- _INFORMATION_
------------------------------------------------------------

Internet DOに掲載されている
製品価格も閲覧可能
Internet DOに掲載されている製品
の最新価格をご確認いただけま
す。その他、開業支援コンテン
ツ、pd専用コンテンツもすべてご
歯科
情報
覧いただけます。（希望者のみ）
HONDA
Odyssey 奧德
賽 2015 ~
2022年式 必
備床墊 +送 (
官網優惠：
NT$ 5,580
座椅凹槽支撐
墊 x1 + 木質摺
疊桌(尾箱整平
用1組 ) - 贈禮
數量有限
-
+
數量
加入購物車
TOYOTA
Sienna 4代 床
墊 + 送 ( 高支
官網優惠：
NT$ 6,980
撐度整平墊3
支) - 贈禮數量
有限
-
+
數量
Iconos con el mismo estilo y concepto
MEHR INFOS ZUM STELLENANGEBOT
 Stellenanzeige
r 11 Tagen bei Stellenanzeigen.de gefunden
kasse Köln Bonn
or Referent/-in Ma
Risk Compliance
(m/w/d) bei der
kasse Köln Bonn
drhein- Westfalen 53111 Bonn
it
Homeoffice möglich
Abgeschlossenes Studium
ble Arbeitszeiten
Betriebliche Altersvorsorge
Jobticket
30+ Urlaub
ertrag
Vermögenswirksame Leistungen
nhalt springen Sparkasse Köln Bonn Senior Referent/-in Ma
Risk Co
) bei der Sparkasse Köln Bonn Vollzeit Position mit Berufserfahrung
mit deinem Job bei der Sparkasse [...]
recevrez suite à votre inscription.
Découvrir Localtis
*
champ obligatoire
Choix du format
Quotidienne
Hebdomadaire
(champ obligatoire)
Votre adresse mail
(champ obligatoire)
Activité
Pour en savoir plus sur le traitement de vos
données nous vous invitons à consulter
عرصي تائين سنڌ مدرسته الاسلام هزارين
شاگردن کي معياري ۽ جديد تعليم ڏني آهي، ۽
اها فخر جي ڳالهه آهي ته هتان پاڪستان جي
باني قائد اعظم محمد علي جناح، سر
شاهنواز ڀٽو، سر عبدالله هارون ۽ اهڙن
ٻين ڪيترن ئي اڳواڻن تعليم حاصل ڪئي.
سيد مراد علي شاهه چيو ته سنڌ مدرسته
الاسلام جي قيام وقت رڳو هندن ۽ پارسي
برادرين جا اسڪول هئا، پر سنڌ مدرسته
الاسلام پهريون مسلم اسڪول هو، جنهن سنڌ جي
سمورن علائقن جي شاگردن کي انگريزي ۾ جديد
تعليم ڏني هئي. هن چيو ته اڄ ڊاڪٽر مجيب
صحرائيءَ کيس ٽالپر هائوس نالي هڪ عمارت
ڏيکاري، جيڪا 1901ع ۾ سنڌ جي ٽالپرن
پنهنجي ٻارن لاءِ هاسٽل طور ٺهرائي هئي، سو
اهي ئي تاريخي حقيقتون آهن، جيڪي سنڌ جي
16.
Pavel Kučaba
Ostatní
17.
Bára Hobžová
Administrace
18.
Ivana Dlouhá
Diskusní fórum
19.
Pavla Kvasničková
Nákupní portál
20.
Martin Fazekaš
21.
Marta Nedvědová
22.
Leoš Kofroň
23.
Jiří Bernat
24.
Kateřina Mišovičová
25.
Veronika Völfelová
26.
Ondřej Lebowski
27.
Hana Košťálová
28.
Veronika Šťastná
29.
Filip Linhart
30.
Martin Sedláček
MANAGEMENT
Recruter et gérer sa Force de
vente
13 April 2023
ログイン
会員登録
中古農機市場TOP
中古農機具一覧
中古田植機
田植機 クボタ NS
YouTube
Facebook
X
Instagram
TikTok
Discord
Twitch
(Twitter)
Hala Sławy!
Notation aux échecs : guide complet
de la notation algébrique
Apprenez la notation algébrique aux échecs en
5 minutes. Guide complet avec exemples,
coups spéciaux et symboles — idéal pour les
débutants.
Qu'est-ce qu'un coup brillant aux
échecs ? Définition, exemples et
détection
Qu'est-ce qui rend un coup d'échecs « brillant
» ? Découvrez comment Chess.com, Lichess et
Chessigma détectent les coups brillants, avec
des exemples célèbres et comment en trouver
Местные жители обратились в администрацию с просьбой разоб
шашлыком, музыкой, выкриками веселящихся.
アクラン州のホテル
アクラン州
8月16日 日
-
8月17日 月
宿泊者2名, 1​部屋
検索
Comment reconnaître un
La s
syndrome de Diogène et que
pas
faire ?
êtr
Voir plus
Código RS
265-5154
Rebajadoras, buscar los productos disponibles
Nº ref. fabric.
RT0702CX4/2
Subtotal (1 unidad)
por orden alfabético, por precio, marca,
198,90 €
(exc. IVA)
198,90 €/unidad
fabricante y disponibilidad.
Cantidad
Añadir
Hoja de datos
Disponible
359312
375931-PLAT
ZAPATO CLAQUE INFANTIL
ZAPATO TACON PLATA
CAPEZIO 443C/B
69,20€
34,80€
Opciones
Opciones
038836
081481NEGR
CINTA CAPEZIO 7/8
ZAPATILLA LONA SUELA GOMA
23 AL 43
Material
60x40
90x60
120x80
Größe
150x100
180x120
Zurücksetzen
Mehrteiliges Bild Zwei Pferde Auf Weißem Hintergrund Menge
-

------------------------------------------------------------

- _EXERCISE OBJECTIVE_
Reproduce the listing without changes from its first line through the line containing "Hala Sławy!", with that line included.

- _RESULT OF THE TASK_
Internet DOに掲載されている
製品価格も閲覧可能
Internet DOに掲載されている製品
の最新価格をご確認いただけま
す。その他、開業支援コンテン
ツ、pd専用コンテンツもすべてご
歯科
情報
覧いただけます。（希望者のみ）
HONDA
Odyssey 奧德
賽 2015 ~
2022年式 必
備床墊 +送 (
官網優惠：
NT$ 5,580
座椅凹槽支撐
墊 x1 + 木質摺
疊桌(尾箱整平
用1組 ) - 贈禮
數量有限
-
+
數量
加入購物車
TOYOTA
Sienna 4代 床
墊 + 送 ( 高支
官網優惠：
NT$ 6,980
撐度整平墊3
支) - 贈禮數量
有限
-
+
數量
Iconos con el mismo estilo y concepto
MEHR INFOS ZUM STELLENANGEBOT
 Stellenanzeige
r 11 Tagen bei Stellenanzeigen.de gefunden
kasse Köln Bonn
or Referent/-in Ma
Risk Compliance
(m/w/d) bei der
kasse Köln Bonn
drhein- Westfalen 53111 Bonn
it
Homeoffice möglich
Abgeschlossenes Studium
ble Arbeitszeiten
Betriebliche Altersvorsorge
Jobticket
30+ Urlaub
ertrag
Vermögenswirksame Leistungen
nhalt springen Sparkasse Köln Bonn Senior Referent/-in Ma
Risk Co
) bei der Sparkasse Köln Bonn Vollzeit Position mit Berufserfahrung
mit deinem Job bei der Sparkasse [...]
recevrez suite à votre inscription.
Découvrir Localtis
*
champ obligatoire
Choix du format
Quotidienne
Hebdomadaire
(champ obligatoire)
Votre adresse mail
(champ obligatoire)
Activité
Pour en savoir plus sur le traitement de vos
données nous vous invitons à consulter
عرصي تائين سنڌ مدرسته الاسلام هزارين
شاگردن کي معياري ۽ جديد تعليم ڏني آهي، ۽
اها فخر جي ڳالهه آهي ته هتان پاڪستان جي
باني قائد اعظم محمد علي جناح، سر
شاهنواز ڀٽو، سر عبدالله هارون ۽ اهڙن
ٻين ڪيترن ئي اڳواڻن تعليم حاصل ڪئي.
سيد مراد علي شاهه چيو ته سنڌ مدرسته
الاسلام جي قيام وقت رڳو هندن ۽ پارسي
برادرين جا اسڪول هئا، پر سنڌ مدرسته
الاسلام پهريون مسلم اسڪول هو، جنهن سنڌ جي
سمورن علائقن جي شاگردن کي انگريزي ۾ جديد
تعليم ڏني هئي. هن چيو ته اڄ ڊاڪٽر مجيب
صحرائيءَ کيس ٽالپر هائوس نالي هڪ عمارت
ڏيکاري، جيڪا 1901ع ۾ سنڌ جي ٽالپرن
پنهنجي ٻارن لاءِ هاسٽل طور ٺهرائي هئي، سو
اهي ئي تاريخي حقيقتون آهن، جيڪي سنڌ جي
16.
Pavel Kučaba
Ostatní
17.
Bára Hobžová
Administrace
18.
Ivana Dlouhá
Diskusní fórum
19.
Pavla Kvasničková
Nákupní portál
20.
Martin Fazekaš
21.
Marta Nedvědová
22.
Leoš Kofroň
23.
Jiří Bernat
24.
Kateřina Mišovičová
25.
Veronika Völfelová
26.
Ondřej Lebowski
27.
Hana Košťálová
28.
Veronika Šťastná
29.
Filip Linhart
30.
Martin Sedláček
MANAGEMENT
Recruter et gérer sa Force de
vente
13 April 2023
ログイン
会員登録
中古農機市場TOP
中古農機具一覧
中古田植機
田植機 クボタ NS
YouTube
Facebook
X
Instagram
TikTok
Discord
Twitch
(Twitter)
Hala Sławy!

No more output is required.